The Fund released $1 billion to Kiev this week as part of a
$17.5 billion aid-for-reforms bailout for the Ukrainian economy,
which plunged into recession following the Russian annexation of
Crimea in 2014 and the outbreak of separatist violence.
The extra funds paved the way for the central bank to
deliver an immediate boon to investors by cutting the amount of
foreign currency businesses are required to sell to 50 percent
of their overseas earnings from 65 percent.
Ukraine's international backers have mixed praise for the
country's return to macroeconomic stability with criticism for
Kiev's stop-start progress on tackling entrenched corruption and
modernising its laws and institutions.
Prime Minister Volodymyr Groysman, who took power a year ago
after the previous government collapsed, has a thin parliament
majority and has been unable so far to pass pension and land
reforms that are resisted by a noisy opposition.
Flagship anti-corruption schemes have also struggled to get
off the ground or been sabotaged by vested interests, most
recently in the case of a law forcing public officials and
lawmakers to disclose their assets online.
"The main risks on the domestic side stem from reform delays
due to the narrow majority of the governing coalition in
parliament and possible policy reversals as key reforms face
strong pushback from vested interests," said an IMF report.
Kiev expects three further aid tranches this year worth $4.5
billion in total.

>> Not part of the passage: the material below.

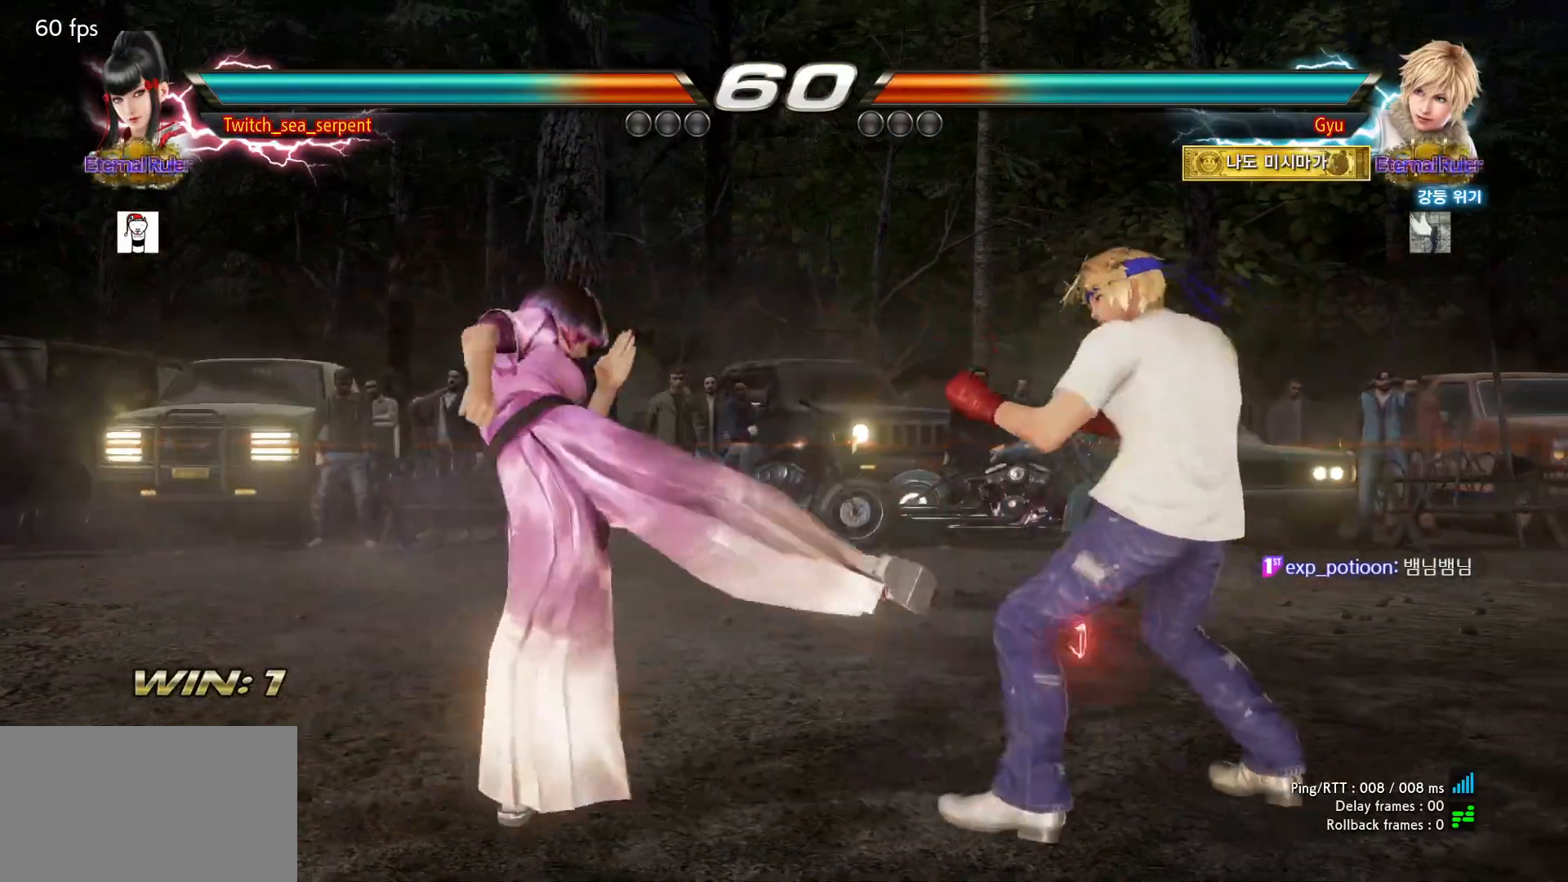
{"buttons": [], "left_stick": "left", "events": [[100, "left_stick", "center"], [167, "left_stick", "left"], [250, "left_stick", "center"], [317, "left_stick", "left"]]}
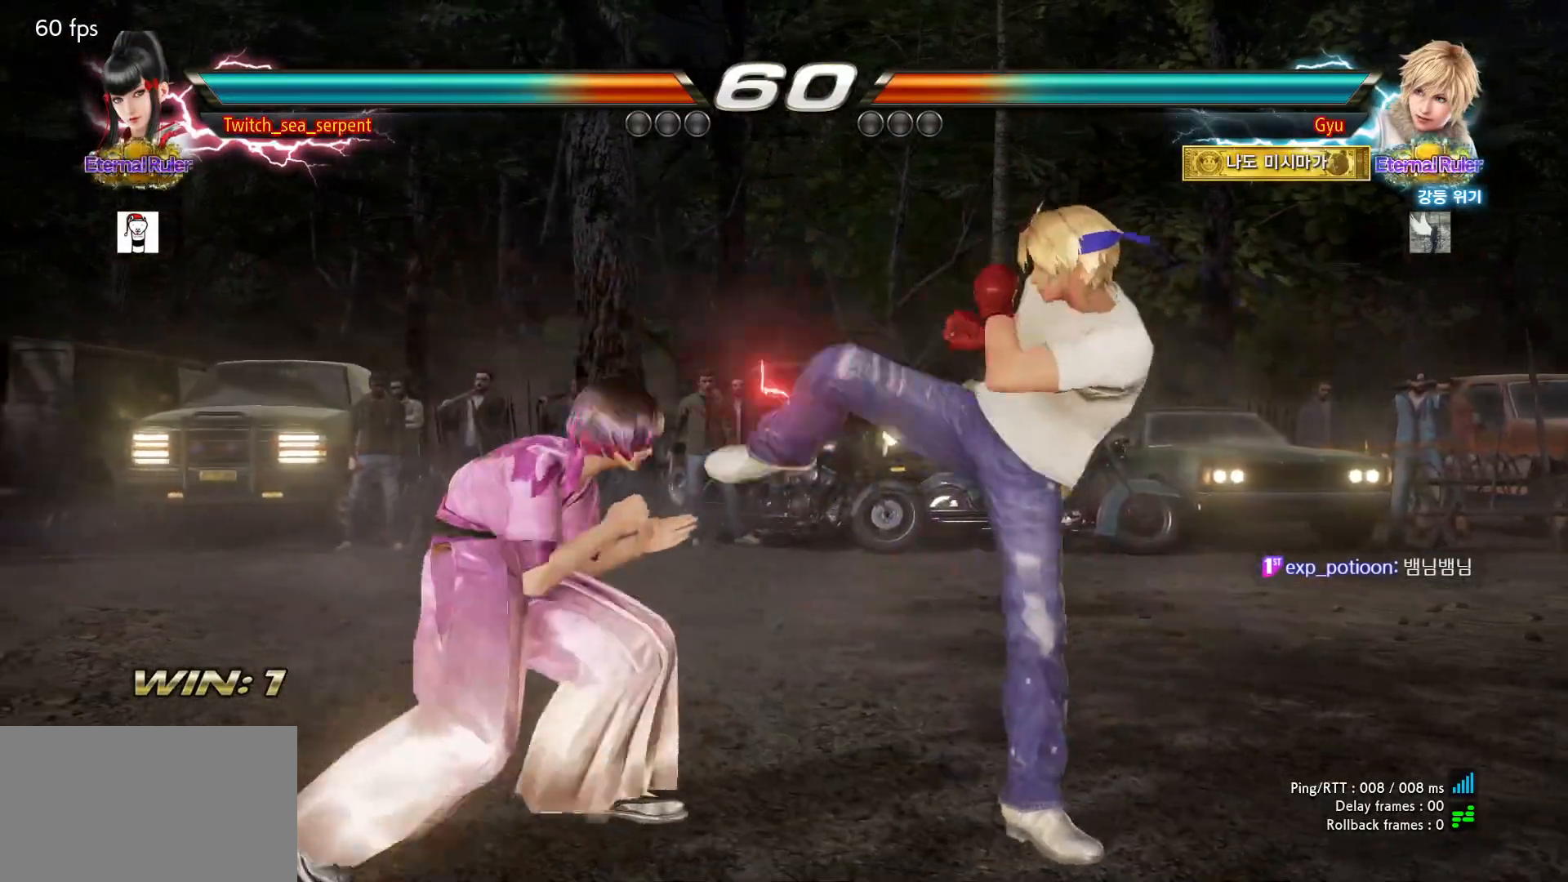
{"buttons": [], "left_stick": "left", "events": []}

So far, counting the $1 billion disbursed on
Monday, it has received $8.38 billion under the programme
launched in March 2015.
Ukraine has one of the highest levels of pension spending in
Europe, while having one of the lowest levels of average pension
benefits, providing an old-age income of slightly more than $2
per day, the IMF said.
Ukraine has as many pensioners as workers who pay into the
pension system and many people shirk paying pension
contributions. That means Ukraine's pension deficit is estimated
at 6 percent of GDP, the IMF said.
The government has asked for more time to implement pension
reforms, promising to do so by January next year.
The IMF had delayed its decision on disbursing new aid from
March to assess the impact of an economic blockade Kiev imposed
on separatist-held territory. It now expects the economy to grow
by 2 percent, down from an earlier estimate of 2.9 percent.